Tags can be applied to resources like files, collections, datasets, and WorkFloes. Tags allow for additional filtering of resources from Orion UI and Orion CLI. Each resource can be tagged with multiple tags. Orion additionally provides system tags, which are a limited set of fixed metadata. One example of when system tags are used is when a dataset is finalized, and the tags indicate that molecules with certain features are present in the dataset.

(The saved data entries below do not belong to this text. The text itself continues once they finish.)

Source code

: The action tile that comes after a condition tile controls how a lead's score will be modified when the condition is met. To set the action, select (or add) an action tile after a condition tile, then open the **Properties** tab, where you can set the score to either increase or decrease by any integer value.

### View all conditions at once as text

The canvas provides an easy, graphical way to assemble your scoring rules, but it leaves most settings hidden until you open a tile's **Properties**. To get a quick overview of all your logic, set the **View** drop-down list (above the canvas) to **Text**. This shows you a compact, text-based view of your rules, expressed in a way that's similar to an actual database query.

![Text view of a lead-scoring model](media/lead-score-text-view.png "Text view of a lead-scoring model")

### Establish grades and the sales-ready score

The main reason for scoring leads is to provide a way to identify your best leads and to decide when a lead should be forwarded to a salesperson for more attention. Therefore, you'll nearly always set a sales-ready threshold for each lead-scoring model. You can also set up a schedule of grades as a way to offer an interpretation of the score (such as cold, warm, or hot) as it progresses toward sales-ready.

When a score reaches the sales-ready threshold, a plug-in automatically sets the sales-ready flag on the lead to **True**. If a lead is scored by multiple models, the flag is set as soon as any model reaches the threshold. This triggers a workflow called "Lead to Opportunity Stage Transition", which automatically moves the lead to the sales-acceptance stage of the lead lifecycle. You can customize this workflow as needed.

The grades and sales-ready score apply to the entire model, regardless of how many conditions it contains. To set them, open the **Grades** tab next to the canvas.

Possible system tags are:

  • 2D: contains at least one molecule with 2D coordinates

  • 3D: contains at least one molecule with 3D coordinates

  • multiconformer: contains at least one molecule with multiple conformers

  • receptor: contains at least one molecule or conformer where OEIsReceptor() is True

Similarly, WorkFloes also have a set of system tags:

  • analyze: the floe can be used for analyze operations in the user interface

  • ETL: the floe can be used for ETL operations in the user interface

  • export: the floe can be used for export operations in the user interface

Additionally any Dataset, File or Collection that is created as an output of WorkFloe is tagged with Job <job-id> tag.